The authors suggest that their findings could inform the creation of music recommendation systems that provide more accurate recommendations to non-mainstream music listeners. However, they caution that as their analyses are based on a sample of users their findings may not be representative of all users or users of other music streaming platforms.

This research area is anchored in the Field of Expertise “Information, Communication & Computing”, one of five strategic foci of TU Graz.

About this AI research news

Source: TU Graz
Contact: Elisabeth Lex – TU Graz
Image: The image is credited to TU Graz

Original Research: Open access.
Support the underground: characteristics of beyond-mainstream music listeners” by Dominik Kowald et al. EPJ Data Science


Support the underground: characteristics of beyond-mainstream music listeners

Music recommender systems have become an integral part of music streaming services such as Spotify and to assist users navigating the extensive music collections offered by them. However, while music listeners interested in mainstream music are traditionally served well by music recommender systems, users interested in music beyond the mainstream (i.e., non-popular music) rarely receive relevant recommendations.
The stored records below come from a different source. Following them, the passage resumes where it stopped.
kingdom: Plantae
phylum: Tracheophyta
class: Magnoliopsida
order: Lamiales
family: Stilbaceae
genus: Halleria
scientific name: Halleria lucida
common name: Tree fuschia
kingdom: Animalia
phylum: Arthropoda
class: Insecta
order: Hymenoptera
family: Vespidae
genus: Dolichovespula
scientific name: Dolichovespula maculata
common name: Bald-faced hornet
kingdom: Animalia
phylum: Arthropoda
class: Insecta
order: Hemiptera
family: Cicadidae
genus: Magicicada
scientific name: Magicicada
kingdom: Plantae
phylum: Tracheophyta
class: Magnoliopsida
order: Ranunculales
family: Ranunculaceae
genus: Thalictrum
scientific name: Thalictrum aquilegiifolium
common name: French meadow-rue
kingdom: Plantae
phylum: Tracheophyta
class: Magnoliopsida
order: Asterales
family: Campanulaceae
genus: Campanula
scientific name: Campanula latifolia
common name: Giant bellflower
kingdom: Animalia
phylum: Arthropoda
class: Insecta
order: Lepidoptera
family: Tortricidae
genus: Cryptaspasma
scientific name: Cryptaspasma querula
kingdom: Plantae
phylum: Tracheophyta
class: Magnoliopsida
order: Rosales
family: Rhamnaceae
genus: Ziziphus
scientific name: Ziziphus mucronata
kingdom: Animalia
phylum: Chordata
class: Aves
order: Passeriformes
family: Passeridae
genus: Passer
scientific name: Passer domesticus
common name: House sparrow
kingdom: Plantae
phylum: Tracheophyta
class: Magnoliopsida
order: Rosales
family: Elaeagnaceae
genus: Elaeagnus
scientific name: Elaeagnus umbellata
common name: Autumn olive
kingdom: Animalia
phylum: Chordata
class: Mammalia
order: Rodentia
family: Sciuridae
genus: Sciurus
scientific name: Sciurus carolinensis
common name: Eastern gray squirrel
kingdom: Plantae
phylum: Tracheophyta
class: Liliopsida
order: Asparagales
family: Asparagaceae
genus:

In this paper, we study the characteristics of beyond-mainstream music and music listeners and analyze to what extent these characteristics impact the quality of music recommendations provided. Therefore, we create a novel dataset consisting of listening histories of several thousand beyond-mainstream music listeners, which we enrich with additional metadata describing music tracks and music listeners. Our analysis of this dataset shows four subgroups within the group of beyond-mainstream music listeners that differ not only with respect to their preferred music but also with their demographic characteristics.

Furthermore, we evaluate the quality of music recommendations that these subgroups are provided with four different recommendation algorithms where we find significant differences between the groups. Specifically, our results show a positive correlation between a subgroup’s openness towards music listened to by members of other subgroups and recommendation accuracy.

We believe that our findings provide valuable insights for developing improved user models and recommendation approaches to better serve beyond-mainstream music listeners.